Prenatal diagnosis department, Chengdu Women's and Children's Central Hospital, School of Medicine, University of Electronic Science and Technology of China, Chengdu, China.
BMC Pregnancy Childbirth. 2022 Nov 4;22(1):813. doi: 10.1186/s12884-022-05139-3.
Down syndrome (DS) is the most common congenital cause of intellectual disability and also leads to numerous metabolic and structural problems. This study aims to explore the application value of chromosomal microarray analysis (CMA) and karyotyping in prenatal diagnosis for pregnant women with abnormal DS screening results.
The study recruited 1452 pregnant women with abnormal DS screening results including 493 with an enlarged nuchal translucency thickness (NT ≥ 2.5 mm) and 959 with an abnormal second-trimester maternal serum biomarker screening results. They underwent amniocentesis to obtain amniotic fluid for CMA and karyotyping.
CMA identified 74/1452 abnormal results, which was more efficient than karyotyping (51/1452, P < 0.05.) CMA is equivalent to traditional karyotyping for identifying aneuploidies. Compared to karyotyping CMA identified 1.90% more copy number variants (CNVs) ranging from 159Kb to 6496Kb. However, 34.4% of them were recurrent pathogenic CNVs associated with risk of neurodevelopmental disorders. CMA identified 13 variants of uncertain significance (VUS) results and 1 maternal uniparental disomy (UPD) of chromosome 7. Karyotyping identified 3 mosaic sex chromosome aneuploidy and 4 balanced translocation which could not be identified by CMA. In enlarged NT group, karyotyping identified 80.9% abnormal results while in serum screening group karyotyping identified 35.7%. However, the incidence of pathogenic/likely pathogenic (P/LP) CNVs was nearly the same in both groups. That was because aneuploidies and gross duplication/deletion were previously screened out by NT scan.

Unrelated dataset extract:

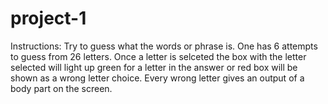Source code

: # project-1
Instructions: Try to guess what the words or phrase is. One has 6 attempts to guess from 26 letters. Once a letter is selceted the box with the letter selected will light up green for a letter in the answer or red box will be shown as a wrong letter choice. Every wrong letter gives an output of a body part on the screen.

CMA and karyotyping have both advantages and disadvantages in prenatal diagnosis of pregnant women with abnormal DS screening results. However, there was not enough evidence to support routine CMA in pregnant women with abnormal DS screening results.
唐氏综合征(DS)是最常见的先天性智力障碍病因,同时还会导致多种代谢和结构问题。本研究旨在探讨染色体微阵列分析(CMA)和核型分析在唐氏综合征筛查异常孕妇产前诊断中的应用价值。
本研究共纳入 1452 例唐氏综合征筛查异常孕妇,其中 493 例颈项透明层(NT)增厚(NT≥2.5mm),959 例孕中期母血清学标志物筛查异常。所有孕妇均接受羊膜穿刺术以获取羊水进行 CMA 和核型分析。
CMA 共检出 74/1452 例异常结果,其检出效率高于核型分析(51/1452,P<0.05)。CMA 与传统核型分析在识别非整倍体方面具有等效性。与核型分析相比,CMA 多检出 1.90%(159Kb 至 6496Kb)拷贝数变异(CNV)。然而,其中 34.4%为与神经发育障碍风险相关的常见致病性 CNV。CMA 还检出 13 例意义未明的变异(VUS)结果和 1 例 7 号染色体单亲二体(UPD)。核型分析检出 3 例性染色体嵌合型非整倍体和 4 例 CMA 无法识别的平衡易位。在 NT 增厚组,核型分析检出 80.9%的异常结果,而在血清学筛查组仅检出 35.7%。然而,两组致病性/可能致病性(P/LP)CNV 的发生率相近。这是因为 NT 扫描已排除了非整倍体和大片段重复/缺失。
CMA 和核型分析在唐氏综合征筛查异常孕妇的产前诊断中各有优势和不足。然而,目前尚无足够证据支持对唐氏综合征筛查异常孕妇常规进行 CMA。